** Opening Materials provided block **

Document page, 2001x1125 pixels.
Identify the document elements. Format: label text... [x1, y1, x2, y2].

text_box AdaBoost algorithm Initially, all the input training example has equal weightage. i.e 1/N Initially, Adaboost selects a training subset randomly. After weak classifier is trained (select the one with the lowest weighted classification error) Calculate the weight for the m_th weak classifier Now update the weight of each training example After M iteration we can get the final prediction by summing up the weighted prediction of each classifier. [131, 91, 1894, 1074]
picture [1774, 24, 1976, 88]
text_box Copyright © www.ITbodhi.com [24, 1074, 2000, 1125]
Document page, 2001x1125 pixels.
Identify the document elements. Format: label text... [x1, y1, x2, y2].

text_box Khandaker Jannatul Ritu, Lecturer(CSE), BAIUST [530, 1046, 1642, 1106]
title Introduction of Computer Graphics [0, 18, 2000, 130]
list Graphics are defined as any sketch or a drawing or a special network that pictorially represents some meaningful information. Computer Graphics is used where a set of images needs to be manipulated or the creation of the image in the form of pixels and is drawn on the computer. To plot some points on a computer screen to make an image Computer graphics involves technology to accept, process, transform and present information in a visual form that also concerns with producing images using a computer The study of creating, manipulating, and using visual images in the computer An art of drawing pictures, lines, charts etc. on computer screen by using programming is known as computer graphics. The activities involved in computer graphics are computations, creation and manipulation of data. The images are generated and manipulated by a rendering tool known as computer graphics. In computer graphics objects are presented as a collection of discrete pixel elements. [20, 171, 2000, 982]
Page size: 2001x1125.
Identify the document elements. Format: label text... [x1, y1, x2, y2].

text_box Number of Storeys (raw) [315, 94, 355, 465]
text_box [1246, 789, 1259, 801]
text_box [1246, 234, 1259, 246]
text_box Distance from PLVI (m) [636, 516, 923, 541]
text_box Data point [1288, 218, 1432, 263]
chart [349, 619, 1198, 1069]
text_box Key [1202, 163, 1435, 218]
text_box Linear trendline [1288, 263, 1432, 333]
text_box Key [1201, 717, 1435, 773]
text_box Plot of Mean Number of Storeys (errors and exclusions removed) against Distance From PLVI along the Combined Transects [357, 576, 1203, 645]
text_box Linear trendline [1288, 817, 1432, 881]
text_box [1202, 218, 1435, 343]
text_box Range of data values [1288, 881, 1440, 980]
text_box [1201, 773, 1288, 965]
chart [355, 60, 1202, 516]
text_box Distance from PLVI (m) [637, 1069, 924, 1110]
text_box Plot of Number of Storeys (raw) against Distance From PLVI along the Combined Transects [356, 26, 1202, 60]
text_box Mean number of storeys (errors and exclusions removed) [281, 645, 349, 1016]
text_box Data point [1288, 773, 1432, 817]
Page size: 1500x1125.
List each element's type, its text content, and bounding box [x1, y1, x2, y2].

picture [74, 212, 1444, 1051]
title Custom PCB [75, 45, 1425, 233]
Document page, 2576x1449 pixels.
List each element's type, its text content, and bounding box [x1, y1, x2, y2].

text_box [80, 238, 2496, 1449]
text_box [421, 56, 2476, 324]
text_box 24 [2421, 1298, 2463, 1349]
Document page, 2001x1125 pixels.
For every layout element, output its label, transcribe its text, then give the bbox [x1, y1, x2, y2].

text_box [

** Closing Materials provided block **

## Exercise aim
Transcribe, exactly and without additions, the lines of the records above, beginning with the line that contains "Page size: 2001x1125." and ending with the line that contains "Page size: 1500x1125.", both included.

## Result
Page size: 2001x1125.
Identify the document elements. Format: label text... [x1, y1, x2, y2].

text_box Number of Storeys (raw) [315, 94, 355, 465]
text_box [1246, 789, 1259, 801]
text_box [1246, 234, 1259, 246]
text_box Distance from PLVI (m) [636, 516, 923, 541]
text_box Data point [1288, 218, 1432, 263]
chart [349, 619, 1198, 1069]
text_box Key [1202, 163, 1435, 218]
text_box Linear trendline [1288, 263, 1432, 333]
text_box Key [1201, 717, 1435, 773]
text_box Plot of Mean Number of Storeys (errors and exclusions removed) against Distance From PLVI along the Combined Transects [357, 576, 1203, 645]
text_box Linear trendline [1288, 817, 1432, 881]
text_box [1202, 218, 1435, 343]
text_box Range of data values [1288, 881, 1440, 980]
text_box [1201, 773, 1288, 965]
chart [355, 60, 1202, 516]
text_box Distance from PLVI (m) [637, 1069, 924, 1110]
text_box Plot of Number of Storeys (raw) against Distance From PLVI along the Combined Transects [356, 26, 1202, 60]
text_box Mean number of storeys (errors and exclusions removed) [281, 645, 349, 1016]
text_box Data point [1288, 773, 1432, 817]
Page size: 1500x1125.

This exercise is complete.